Using the OCaml Toplevel with Readline Support

The default OCaml toplevel lacks basic readline features like history, line editing, and command completion. Here are the practical approaches to fix this.

utop: Full-Featured Replacement

The best option for daily interactive OCaml work is utop, a replacement toplevel that provides:

  • Syntax highlighting with color output
  • Command completion (for identifiers, keywords, library functions)
  • Parenthesis and bracket matching
  • Command history with arrow keys
  • Multi-line input handling
  • Integration with Merlin for type information

Install it via OPAM:

opam install utop

Then start it with:

utop

If you use dune projects, utop integrates seamlessly:

dune utop

utop reads your .ocamlinit file and respects your existing toplevel configuration. For most developers, this is the clear winner — the productivity gains from completion and colors alone justify the small overhead.

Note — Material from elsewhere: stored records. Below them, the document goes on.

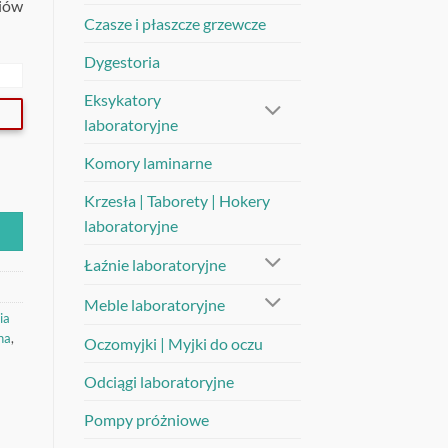
riów
Czasze i płaszcze grzewcze
Dygestoria
Eksykatory
laboratoryjne
Komory laminarne
Krzesła | Taborety | Hokery
laboratoryjne
Łaźnie laboratoryjne
Meble laboratoryjne
ia
na
,
Oczomyjki | Myjki do oczu
Odciągi laboratoryjne
Pompy próżniowe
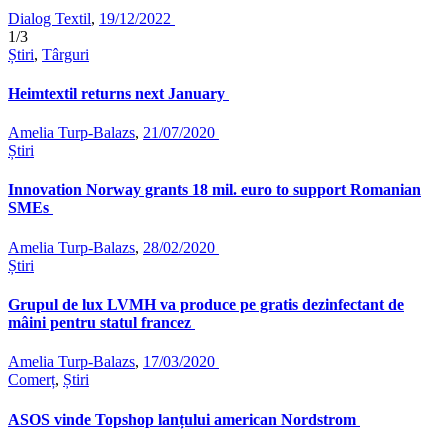
Dialog Textil
,
19/12/2022
1/3
Știri
,
Târguri
Heimtextil returns next January
Amelia Turp-Balazs
,
21/07/2020
Știri
Innovation Norway grants 18 mil. euro to support Romanian
SMEs
Amelia Turp-Balazs
,
28/02/2020
Știri
Grupul de lux LVMH va produce pe gratis dezinfectant de
mâini pentru statul francez
Amelia Turp-Balazs
,
17/03/2020
Comerț
,
Știri
ASOS vinde Topshop lanțului american Nordstrom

rlwrap: Minimal Wrapper Approach

If you want to stick with the vanilla OCaml toplevel but add basic readline support (history, line editing, basic completion), use rlwrap:

rlwrap ocaml

rlwrap intercepts stdin/stdout and provides GNU readline functionality to any command. Install it from your package manager:

# Debian/Ubuntu
sudo apt install rlwrap

# RHEL/CentOS
sudo dnf install rlwrap

# macOS
brew install rlwrap

Creating a Wrapper Script

For convenience, create a shell script wrapper:

#!/bin/sh
exec rlwrap -H ~/.ocaml_history -i /usr/bin/ocaml "$@"

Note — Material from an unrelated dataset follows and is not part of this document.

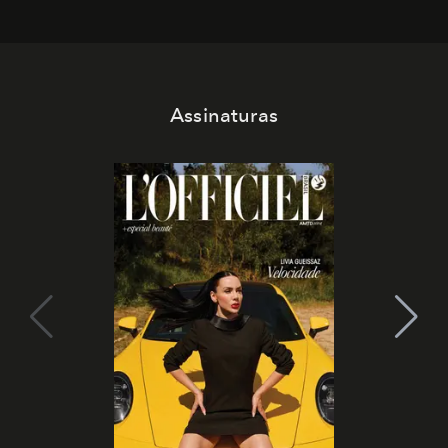
Assinaturas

Save this as ~/bin/ocaml (or wherever your local binaries are) and make it executable:

chmod +x ~/bin/ocaml

The -H flag stores history in a persistent file, and -i adds case-insensitive completion matching. Now you get history and Ctrl+R search without installing additional OCaml packages.

rlwrap Configuration

For more sophisticated completion, create ~/.rlwrap/ocaml_completions with OCaml keywords and common library functions:

let rec if then else match with fun
List.map List.fold_left List.iter Array.map
Printf.printf Printf.sprintf

Then use:

rlwrap -f ~/.rlwrap/ocaml_completions ocaml

Comparison

Feature vanilla ocaml rlwrap utop
History No Yes Yes
Line Editing No Yes Yes
Colors No No Yes
Completion No Basic Full
Type Information N/A No Yes (with Merlin)
Setup Time < 1 min < 1 min

Practical Recommendation

  • Daily development: Use utop. The syntax highlighting and intelligent completion pay for themselves immediately.
  • Quick scripts or testing: Use rlwrap ocaml for lightweight line editing without extra dependencies.
  • Vanilla toplevel: Only if you’re constrained by environment or need exact default behavior.

Most modern OCaml workflows rely on utop within editor integrations (VS Code, Vim, Emacs) rather than standalone toplevel sessions anyway, but for interactive exploration, utop remains the standard choice.